#### DATASET RECORDS:
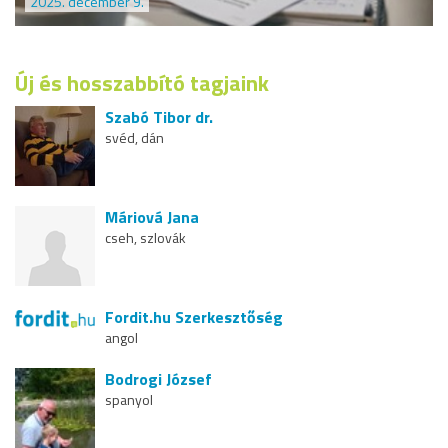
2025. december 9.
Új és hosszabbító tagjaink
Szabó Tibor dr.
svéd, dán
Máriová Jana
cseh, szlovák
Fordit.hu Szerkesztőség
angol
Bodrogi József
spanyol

#### REQUIREMENT:
Print the listing exactly, minus its pictures.

#### SOLUTION FOR THIS PROBLEM:
2025. december 9.
Új és hosszabbító tagjaink
Szabó Tibor dr.
svéd, dán
Máriová Jana
cseh, szlovák
Fordit.hu Szerkesztőség
angol
Bodrogi József
spanyol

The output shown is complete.